## EXERCISE INSTRUCTIONS
Reproduce the items below word for word, starting at the line that contains "The DREB series" and continuing through the end of the items, with both ends included. Leave the pictures out.

##### EXTRACTED DATA

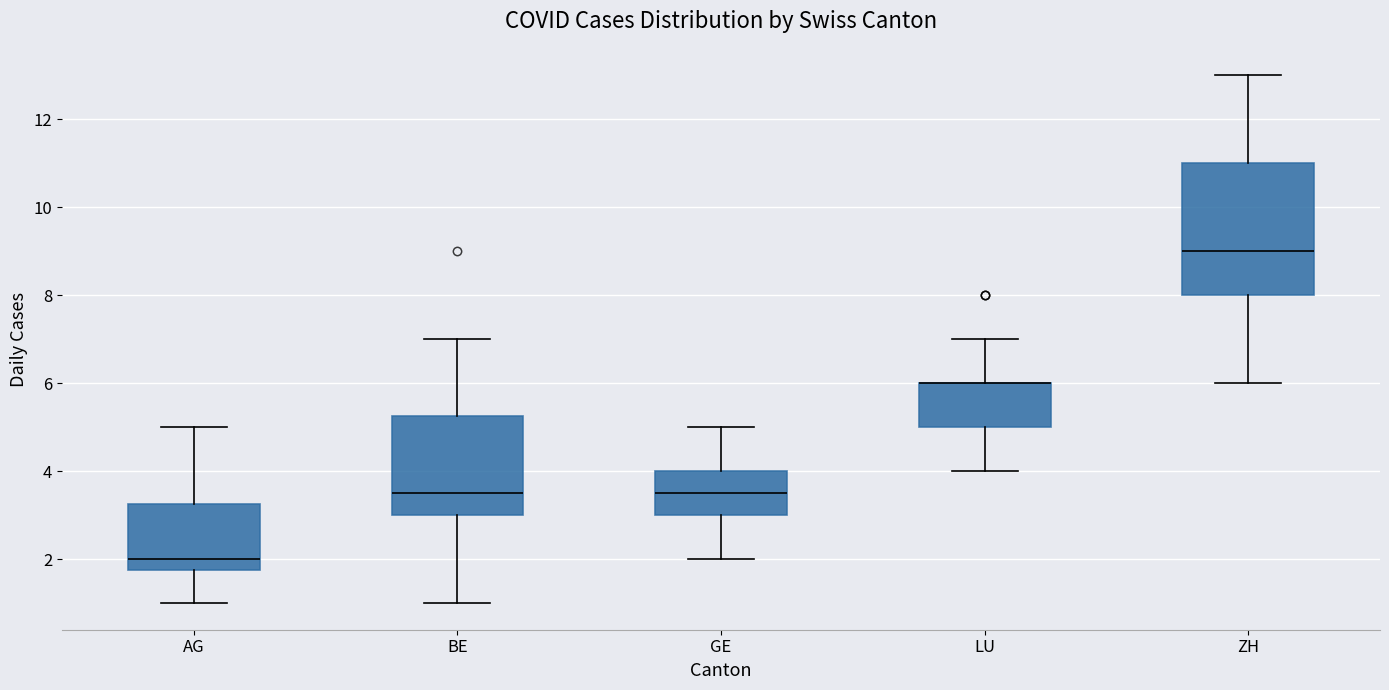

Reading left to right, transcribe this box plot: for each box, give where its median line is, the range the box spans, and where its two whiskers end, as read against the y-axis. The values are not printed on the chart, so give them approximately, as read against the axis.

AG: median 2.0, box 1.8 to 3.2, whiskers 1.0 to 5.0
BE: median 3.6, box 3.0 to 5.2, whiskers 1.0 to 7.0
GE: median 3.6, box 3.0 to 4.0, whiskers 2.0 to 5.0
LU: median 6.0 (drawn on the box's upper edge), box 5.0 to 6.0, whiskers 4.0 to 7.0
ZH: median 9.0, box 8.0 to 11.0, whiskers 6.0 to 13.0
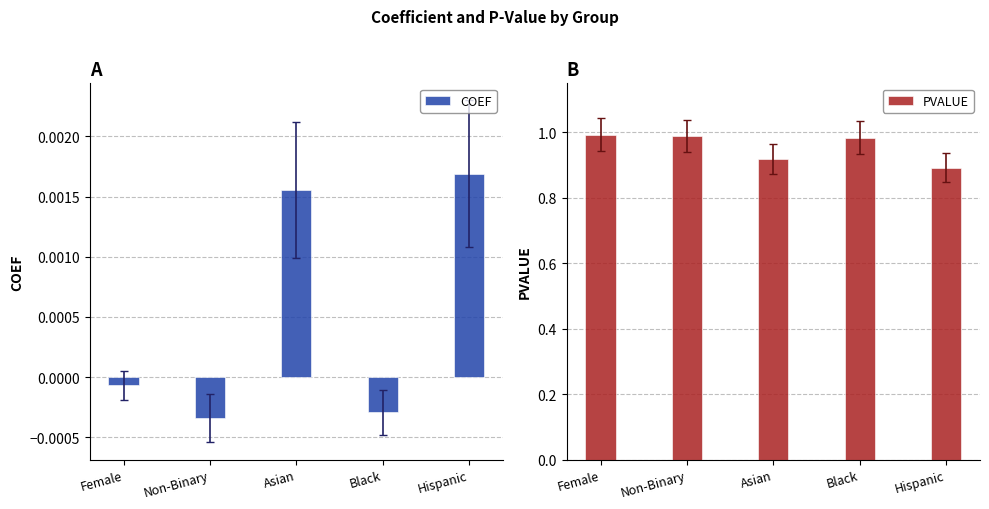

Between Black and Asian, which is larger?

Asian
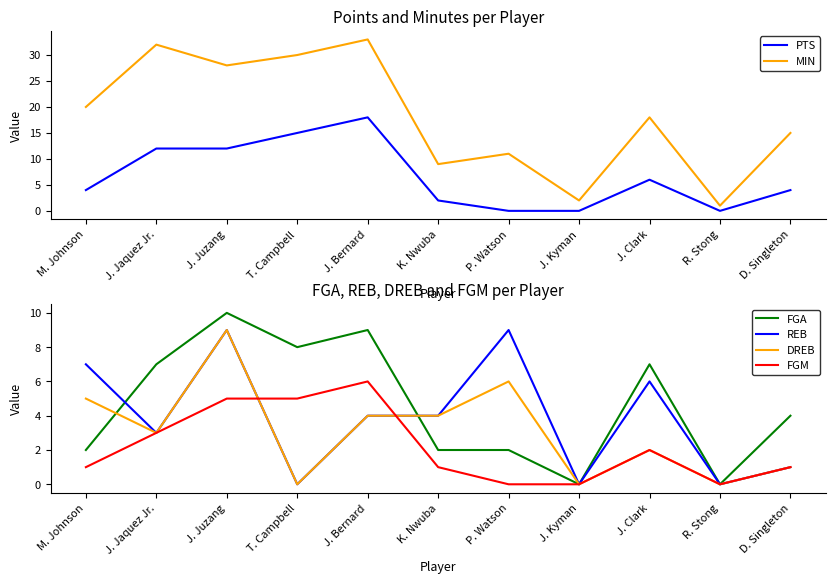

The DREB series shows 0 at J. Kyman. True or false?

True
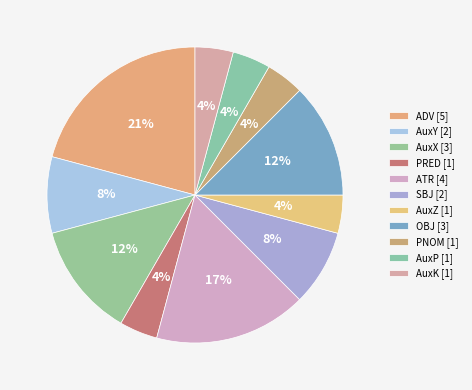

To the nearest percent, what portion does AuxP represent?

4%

##########

## RESULT OF THIS TASK
The DREB series shows 0 at J. Kyman. True or false?

True

To the nearest percent, what portion does AuxP represent?

4%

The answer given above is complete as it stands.